Using unary representation with addition java string

Question

I need to write a code that takes a string input and turns it, or something to that effect, into a valid unary equation with addition to verify if it is valid. I'm confused, could anyone point me in the direction of understanding this? An example would be: 111+1111=11111+1+1 is the statement 3+4=5+1+1 which is valid. My other question would be how to use stacks to do unary operations.

Answer 1

If you are limited to this language then your can write a simple parser using a number of methods. You can first split your String

String[] parts = eqn.split("=");

Then split each part:

String[] left = parts[0].split("\\+");
String[] right = parts[1].split("\\+");

Now you can simply count the lengths of the strings:

int leftside = 0;
for (String l : left) {
    leftside += l.length;
}

and so on for the right side and see if they are equal.

There are many other ways you can tackle this.

Basically you have to write a parser. You might want to use a character-by-character scanner, or use regexes or a generic tool such as ANTLR. It depends on your final goal and whether it is likely to change. Are you likely to have characters other than 1, +, =, for example?
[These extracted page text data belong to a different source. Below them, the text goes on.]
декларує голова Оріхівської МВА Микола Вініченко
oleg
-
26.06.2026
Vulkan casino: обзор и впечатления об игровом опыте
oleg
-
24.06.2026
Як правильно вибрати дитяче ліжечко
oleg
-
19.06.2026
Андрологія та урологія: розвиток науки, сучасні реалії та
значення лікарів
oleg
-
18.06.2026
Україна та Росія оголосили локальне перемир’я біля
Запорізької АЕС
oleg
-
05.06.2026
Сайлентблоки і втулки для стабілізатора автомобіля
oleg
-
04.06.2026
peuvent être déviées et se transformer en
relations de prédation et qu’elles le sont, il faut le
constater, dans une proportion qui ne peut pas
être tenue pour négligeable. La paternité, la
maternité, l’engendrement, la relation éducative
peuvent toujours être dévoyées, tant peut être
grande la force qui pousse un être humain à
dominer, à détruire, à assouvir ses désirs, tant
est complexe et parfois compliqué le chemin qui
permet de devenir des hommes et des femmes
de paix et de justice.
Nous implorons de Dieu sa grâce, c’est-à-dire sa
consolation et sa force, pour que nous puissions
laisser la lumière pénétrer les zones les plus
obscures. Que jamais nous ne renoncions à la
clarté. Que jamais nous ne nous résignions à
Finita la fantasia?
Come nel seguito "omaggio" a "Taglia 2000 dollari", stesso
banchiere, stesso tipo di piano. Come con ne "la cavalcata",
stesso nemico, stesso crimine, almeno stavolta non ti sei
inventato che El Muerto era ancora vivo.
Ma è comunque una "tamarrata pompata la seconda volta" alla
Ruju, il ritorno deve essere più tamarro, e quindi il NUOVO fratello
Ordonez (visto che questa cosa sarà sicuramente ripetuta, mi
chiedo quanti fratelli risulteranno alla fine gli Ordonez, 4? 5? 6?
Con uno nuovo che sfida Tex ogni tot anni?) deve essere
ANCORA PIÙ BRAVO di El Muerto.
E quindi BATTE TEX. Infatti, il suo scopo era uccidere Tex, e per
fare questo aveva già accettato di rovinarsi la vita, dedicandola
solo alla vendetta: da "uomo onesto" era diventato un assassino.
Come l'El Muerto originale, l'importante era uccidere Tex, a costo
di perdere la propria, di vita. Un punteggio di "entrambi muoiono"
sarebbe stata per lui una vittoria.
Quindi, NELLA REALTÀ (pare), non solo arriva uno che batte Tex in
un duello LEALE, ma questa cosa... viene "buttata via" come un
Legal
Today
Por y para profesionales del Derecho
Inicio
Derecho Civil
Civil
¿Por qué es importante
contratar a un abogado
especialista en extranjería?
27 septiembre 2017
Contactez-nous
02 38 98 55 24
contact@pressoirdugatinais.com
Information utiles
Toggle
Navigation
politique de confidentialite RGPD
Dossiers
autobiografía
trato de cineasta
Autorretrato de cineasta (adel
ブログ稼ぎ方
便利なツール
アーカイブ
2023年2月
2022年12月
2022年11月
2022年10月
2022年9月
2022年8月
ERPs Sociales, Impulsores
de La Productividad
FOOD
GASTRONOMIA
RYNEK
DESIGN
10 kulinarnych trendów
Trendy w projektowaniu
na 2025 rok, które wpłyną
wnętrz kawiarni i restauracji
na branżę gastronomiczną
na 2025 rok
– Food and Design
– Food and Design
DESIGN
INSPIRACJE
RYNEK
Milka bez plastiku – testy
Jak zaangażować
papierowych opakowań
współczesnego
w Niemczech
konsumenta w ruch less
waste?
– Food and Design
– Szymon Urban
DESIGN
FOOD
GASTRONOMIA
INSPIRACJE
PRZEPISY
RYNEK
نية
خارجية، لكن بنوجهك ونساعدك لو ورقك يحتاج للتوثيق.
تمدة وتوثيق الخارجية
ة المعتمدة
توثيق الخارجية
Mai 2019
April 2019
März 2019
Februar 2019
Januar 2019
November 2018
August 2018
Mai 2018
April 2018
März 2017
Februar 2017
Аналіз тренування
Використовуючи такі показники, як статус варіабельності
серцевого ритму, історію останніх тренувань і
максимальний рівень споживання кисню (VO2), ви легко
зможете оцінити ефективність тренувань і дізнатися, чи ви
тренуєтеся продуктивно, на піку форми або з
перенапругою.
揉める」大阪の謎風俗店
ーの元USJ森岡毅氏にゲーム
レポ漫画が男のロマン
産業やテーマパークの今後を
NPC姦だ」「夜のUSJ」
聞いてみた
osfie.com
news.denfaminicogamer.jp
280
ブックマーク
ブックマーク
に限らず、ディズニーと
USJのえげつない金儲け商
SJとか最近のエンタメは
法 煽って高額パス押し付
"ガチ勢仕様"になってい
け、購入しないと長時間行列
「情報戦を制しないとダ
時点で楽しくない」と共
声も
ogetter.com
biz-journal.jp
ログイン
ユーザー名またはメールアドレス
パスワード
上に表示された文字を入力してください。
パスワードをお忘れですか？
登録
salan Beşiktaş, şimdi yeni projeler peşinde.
My guess is this is homework. And I guess that you are expected to read character-by-character and push() each character on a stack. Then you have to pop() the stack when you encounter certain conditions.I'm not going to do this for you...

Answer 2

Another possible solution.

String input = "111+1111=11111+1+1";
    String[] parts = input.split("=");

    Pattern pattern = Pattern.compile("1");
    Matcher  matcherLeft = pattern.matcher(parts[0]);
    Matcher matcherRight = pattern.matcher(parts[1]);
    int leftTotal = 0;
    while (matcherLeft.find())
        leftTotal++;

    int rightTotal = 0;
    while (matcherRight.find())
        rightTotal++;

    if(leftTotal == rightTotal)
        System.out.println("Valid");
    else
        System.out.println("Invalid");

Starts out by splitting the string in to the left and right side of the equations. Then simply counts the number of 1's in each part and does a comparison. There's definitely better ways to do this, but with this example it's pretty easy to see what is going on.